*Exercise description:*
Your job is to copy every record exactly.

--- --- ---

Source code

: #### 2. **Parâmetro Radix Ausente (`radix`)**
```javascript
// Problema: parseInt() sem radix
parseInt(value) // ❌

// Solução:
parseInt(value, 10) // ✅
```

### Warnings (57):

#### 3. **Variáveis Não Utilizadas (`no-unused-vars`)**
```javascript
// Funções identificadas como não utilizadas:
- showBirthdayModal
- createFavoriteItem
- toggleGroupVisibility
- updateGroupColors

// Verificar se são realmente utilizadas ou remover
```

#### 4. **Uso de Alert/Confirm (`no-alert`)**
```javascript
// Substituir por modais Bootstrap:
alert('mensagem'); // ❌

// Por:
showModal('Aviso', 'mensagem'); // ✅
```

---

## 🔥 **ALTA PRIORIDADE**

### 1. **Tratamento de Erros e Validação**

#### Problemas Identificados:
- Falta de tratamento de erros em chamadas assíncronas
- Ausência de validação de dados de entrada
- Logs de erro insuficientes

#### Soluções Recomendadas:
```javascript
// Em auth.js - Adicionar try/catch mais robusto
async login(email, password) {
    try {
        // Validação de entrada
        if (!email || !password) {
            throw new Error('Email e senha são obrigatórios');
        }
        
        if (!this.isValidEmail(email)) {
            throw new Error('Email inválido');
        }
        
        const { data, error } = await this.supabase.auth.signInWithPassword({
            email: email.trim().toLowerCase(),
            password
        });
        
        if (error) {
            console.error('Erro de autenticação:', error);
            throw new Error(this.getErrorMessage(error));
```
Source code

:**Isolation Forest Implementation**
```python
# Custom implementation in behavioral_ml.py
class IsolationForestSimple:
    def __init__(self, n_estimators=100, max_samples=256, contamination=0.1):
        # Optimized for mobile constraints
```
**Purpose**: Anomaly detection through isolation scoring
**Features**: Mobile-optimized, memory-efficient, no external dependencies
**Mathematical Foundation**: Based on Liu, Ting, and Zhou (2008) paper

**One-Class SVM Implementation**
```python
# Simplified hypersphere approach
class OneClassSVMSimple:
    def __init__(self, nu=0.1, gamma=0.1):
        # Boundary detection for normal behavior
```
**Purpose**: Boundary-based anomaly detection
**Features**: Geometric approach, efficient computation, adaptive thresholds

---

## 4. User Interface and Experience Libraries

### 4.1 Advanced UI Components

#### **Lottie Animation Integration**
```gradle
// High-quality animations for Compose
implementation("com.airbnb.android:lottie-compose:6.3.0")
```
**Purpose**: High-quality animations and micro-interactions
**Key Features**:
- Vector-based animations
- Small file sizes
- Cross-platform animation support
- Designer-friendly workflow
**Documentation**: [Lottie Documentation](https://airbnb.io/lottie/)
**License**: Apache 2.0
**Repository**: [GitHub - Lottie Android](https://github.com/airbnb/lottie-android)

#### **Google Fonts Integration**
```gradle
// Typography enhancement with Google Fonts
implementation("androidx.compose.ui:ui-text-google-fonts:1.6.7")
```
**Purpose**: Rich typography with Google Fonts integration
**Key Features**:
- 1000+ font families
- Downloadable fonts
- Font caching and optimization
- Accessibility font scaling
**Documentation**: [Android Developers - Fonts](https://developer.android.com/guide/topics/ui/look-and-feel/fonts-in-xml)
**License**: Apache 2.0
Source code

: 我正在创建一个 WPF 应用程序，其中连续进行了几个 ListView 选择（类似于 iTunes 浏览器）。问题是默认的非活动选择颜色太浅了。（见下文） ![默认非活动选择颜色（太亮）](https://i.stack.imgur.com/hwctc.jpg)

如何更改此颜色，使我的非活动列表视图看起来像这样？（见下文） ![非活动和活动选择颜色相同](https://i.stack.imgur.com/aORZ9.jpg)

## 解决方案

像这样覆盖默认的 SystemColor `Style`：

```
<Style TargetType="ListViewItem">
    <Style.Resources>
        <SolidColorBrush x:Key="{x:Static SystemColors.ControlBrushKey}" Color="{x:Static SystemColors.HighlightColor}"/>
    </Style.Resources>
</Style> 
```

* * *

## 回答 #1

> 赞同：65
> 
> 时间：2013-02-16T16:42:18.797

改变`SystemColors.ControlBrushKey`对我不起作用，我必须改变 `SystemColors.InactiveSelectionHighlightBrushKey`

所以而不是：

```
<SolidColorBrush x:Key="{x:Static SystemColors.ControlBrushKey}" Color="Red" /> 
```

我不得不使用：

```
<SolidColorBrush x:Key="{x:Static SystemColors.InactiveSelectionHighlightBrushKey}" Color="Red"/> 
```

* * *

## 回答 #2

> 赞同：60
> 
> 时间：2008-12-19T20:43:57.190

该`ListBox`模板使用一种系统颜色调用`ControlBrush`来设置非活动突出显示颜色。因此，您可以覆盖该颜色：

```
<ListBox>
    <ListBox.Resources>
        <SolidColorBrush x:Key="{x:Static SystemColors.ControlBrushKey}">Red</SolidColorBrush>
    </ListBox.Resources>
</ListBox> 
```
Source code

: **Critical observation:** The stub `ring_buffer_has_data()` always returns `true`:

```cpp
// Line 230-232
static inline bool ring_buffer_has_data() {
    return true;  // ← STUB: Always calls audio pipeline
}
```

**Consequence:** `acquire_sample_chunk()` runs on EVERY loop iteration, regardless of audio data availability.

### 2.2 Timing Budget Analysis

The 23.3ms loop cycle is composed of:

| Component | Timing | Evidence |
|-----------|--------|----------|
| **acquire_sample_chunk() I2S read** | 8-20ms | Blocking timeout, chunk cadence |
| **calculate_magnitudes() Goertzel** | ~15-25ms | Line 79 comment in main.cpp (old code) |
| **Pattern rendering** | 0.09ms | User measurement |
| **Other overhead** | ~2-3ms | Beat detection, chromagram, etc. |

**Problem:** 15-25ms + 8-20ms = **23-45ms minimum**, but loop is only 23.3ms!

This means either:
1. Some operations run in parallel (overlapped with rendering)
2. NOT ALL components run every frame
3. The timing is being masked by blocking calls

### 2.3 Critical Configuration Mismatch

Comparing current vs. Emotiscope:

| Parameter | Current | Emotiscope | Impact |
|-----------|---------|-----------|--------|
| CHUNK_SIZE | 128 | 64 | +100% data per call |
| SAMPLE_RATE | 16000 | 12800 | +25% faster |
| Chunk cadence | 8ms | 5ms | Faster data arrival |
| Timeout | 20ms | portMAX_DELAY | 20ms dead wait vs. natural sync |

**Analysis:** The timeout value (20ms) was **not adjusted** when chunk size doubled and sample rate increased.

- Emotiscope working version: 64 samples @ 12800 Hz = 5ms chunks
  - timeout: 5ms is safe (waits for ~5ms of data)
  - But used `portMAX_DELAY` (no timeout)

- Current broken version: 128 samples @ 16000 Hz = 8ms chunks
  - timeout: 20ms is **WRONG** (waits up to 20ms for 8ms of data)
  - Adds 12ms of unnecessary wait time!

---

--- --- ---

*Written solution:*
Source code

: #### 2. **Parâmetro Radix Ausente (`radix`)**
```javascript
// Problema: parseInt() sem radix
parseInt(value) // ❌

// Solução:
parseInt(value, 10) // ✅
```

### Warnings (57):

#### 3. **Variáveis Não Utilizadas (`no-unused-vars`)**
```javascript
// Funções identificadas como não utilizadas:
- showBirthdayModal
- createFavoriteItem
- toggleGroupVisibility
- updateGroupColors

// Verificar se são realmente utilizadas ou remover
```

#### 4. **Uso de Alert/Confirm (`no-alert`)**
```javascript
// Substituir por modais Bootstrap:
alert('mensagem'); // ❌

// Por:
showModal('Aviso', 'mensagem'); // ✅
```

---

## 🔥 **ALTA PRIORIDADE**

### 1. **Tratamento de Erros e Validação**

#### Problemas Identificados:
- Falta de tratamento de erros em chamadas assíncronas
- Ausência de validação de dados de entrada
- Logs de erro insuficientes

#### Soluções Recomendadas:
```javascript
// Em auth.js - Adicionar try/catch mais robusto
async login(email, password) {
    try {
        // Validação de entrada
        if (!email || !password) {
            throw new Error('Email e senha são obrigatórios');
        }
        
        if (!this.isValidEmail(email)) {
            throw new Error('Email inválido');
        }
        
        const { data, error } = await this.supabase.auth.signInWithPassword({
            email: email.trim().toLowerCase(),
            password
        });
        
        if (error) {
            console.error('Erro de autenticação:', error);
            throw new Error(this.getErrorMessage(error));
```
Source code

:**Isolation Forest Implementation**
```python
# Custom implementation in behavioral_ml.py
class IsolationForestSimple:
    def __init__(self, n_estimators=100, max_samples=256, contamination=0.1):
        # Optimized for mobile constraints
```
**Purpose**: Anomaly detection through isolation scoring
**Features**: Mobile-optimized, memory-efficient, no external dependencies
**Mathematical Foundation**: Based on Liu, Ting, and Zhou (2008) paper

**One-Class SVM Implementation**
```python
# Simplified hypersphere approach
class OneClassSVMSimple:
    def __init__(self, nu=0.1, gamma=0.1):
        # Boundary detection for normal behavior
```
**Purpose**: Boundary-based anomaly detection
**Features**: Geometric approach, efficient computation, adaptive thresholds

---

## 4. User Interface and Experience Libraries

### 4.1 Advanced UI Components

#### **Lottie Animation Integration**
```gradle
// High-quality animations for Compose
implementation("com.airbnb.android:lottie-compose:6.3.0")
```
**Purpose**: High-quality animations and micro-interactions
**Key Features**:
- Vector-based animations
- Small file sizes
- Cross-platform animation support
- Designer-friendly workflow
**Documentation**: [Lottie Documentation](https://airbnb.io/lottie/)
**License**: Apache 2.0
**Repository**: [GitHub - Lottie Android](https://github.com/airbnb/lottie-android)

#### **Google Fonts Integration**
```gradle
// Typography enhancement with Google Fonts
implementation("androidx.compose.ui:ui-text-google-fonts:1.6.7")
```
**Purpose**: Rich typography with Google Fonts integration
**Key Features**:
- 1000+ font families
- Downloadable fonts
- Font caching and optimization
- Accessibility font scaling
**Documentation**: [Android Developers - Fonts](https://developer.android.com/guide/topics/ui/look-and-feel/fonts-in-xml)
**License**: Apache 2.0
Source code

: 我正在创建一个 WPF 应用程序，其中连续进行了几个 ListView 选择（类似于 iTunes 浏览器）。问题是默认的非活动选择颜色太浅了。（见下文） ![默认非活动选择颜色（太亮）](https://i.stack.imgur.com/hwctc.jpg)

如何更改此颜色，使我的非活动列表视图看起来像这样？（见下文） ![非活动和活动选择颜色相同](https://i.stack.imgur.com/aORZ9.jpg)

## 解决方案

像这样覆盖默认的 SystemColor `Style`：

```
<Style TargetType="ListViewItem">
    <Style.Resources>
        <SolidColorBrush x:Key="{x:Static SystemColors.ControlBrushKey}" Color="{x:Static SystemColors.HighlightColor}"/>
    </Style.Resources>
</Style> 
```

* * *

## 回答 #1

> 赞同：65
> 
> 时间：2013-02-16T16:42:18.797

改变`SystemColors.ControlBrushKey`对我不起作用，我必须改变 `SystemColors.InactiveSelectionHighlightBrushKey`

所以而不是：

```
<SolidColorBrush x:Key="{x:Static SystemColors.ControlBrushKey}" Color="Red" /> 
```

我不得不使用：

```
<SolidColorBrush x:Key="{x:Static SystemColors.InactiveSelectionHighlightBrushKey}" Color="Red"/> 
```

* * *

## 回答 #2

> 赞同：60
> 
> 时间：2008-12-19T20:43:57.190

该`ListBox`模板使用一种系统颜色调用`ControlBrush`来设置非活动突出显示颜色。因此，您可以覆盖该颜色：

```
<ListBox>
    <ListBox.Resources>
        <SolidColorBrush x:Key="{x:Static SystemColors.ControlBrushKey}">Red</SolidColorBrush>
    </ListBox.Resources>
</ListBox> 
```
Source code

: **Critical observation:** The stub `ring_buffer_has_data()` always returns `true`:

```cpp
// Line 230-232
static inline bool ring_buffer_has_data() {
    return true;  // ← STUB: Always calls audio pipeline
}
```

**Consequence:** `acquire_sample_chunk()` runs on EVERY loop iteration, regardless of audio data availability.

### 2.2 Timing Budget Analysis

The 23.3ms loop cycle is composed of:

| Component | Timing | Evidence |
|-----------|--------|----------|
| **acquire_sample_chunk() I2S read** | 8-20ms | Blocking timeout, chunk cadence |
| **calculate_magnitudes() Goertzel** | ~15-25ms | Line 79 comment in main.cpp (old code) |
| **Pattern rendering** | 0.09ms | User measurement |
| **Other overhead** | ~2-3ms | Beat detection, chromagram, etc. |

**Problem:** 15-25ms + 8-20ms = **23-45ms minimum**, but loop is only 23.3ms!

This means either:
1. Some operations run in parallel (overlapped with rendering)
2. NOT ALL components run every frame
3. The timing is being masked by blocking calls

### 2.3 Critical Configuration Mismatch

Comparing current vs. Emotiscope:

| Parameter | Current | Emotiscope | Impact |
|-----------|---------|-----------|--------|
| CHUNK_SIZE | 128 | 64 | +100% data per call |
| SAMPLE_RATE | 16000 | 12800 | +25% faster |
| Chunk cadence | 8ms | 5ms | Faster data arrival |
| Timeout | 20ms | portMAX_DELAY | 20ms dead wait vs. natural sync |

**Analysis:** The timeout value (20ms) was **not adjusted** when chunk size doubled and sample rate increased.

- Emotiscope working version: 64 samples @ 12800 Hz = 5ms chunks
  - timeout: 5ms is safe (waits for ~5ms of data)
  - But used `portMAX_DELAY` (no timeout)

- Current broken version: 128 samples @ 16000 Hz = 8ms chunks
  - timeout: 20ms is **WRONG** (waits up to 20ms for 8ms of data)
  - Adds 12ms of unnecessary wait time!

---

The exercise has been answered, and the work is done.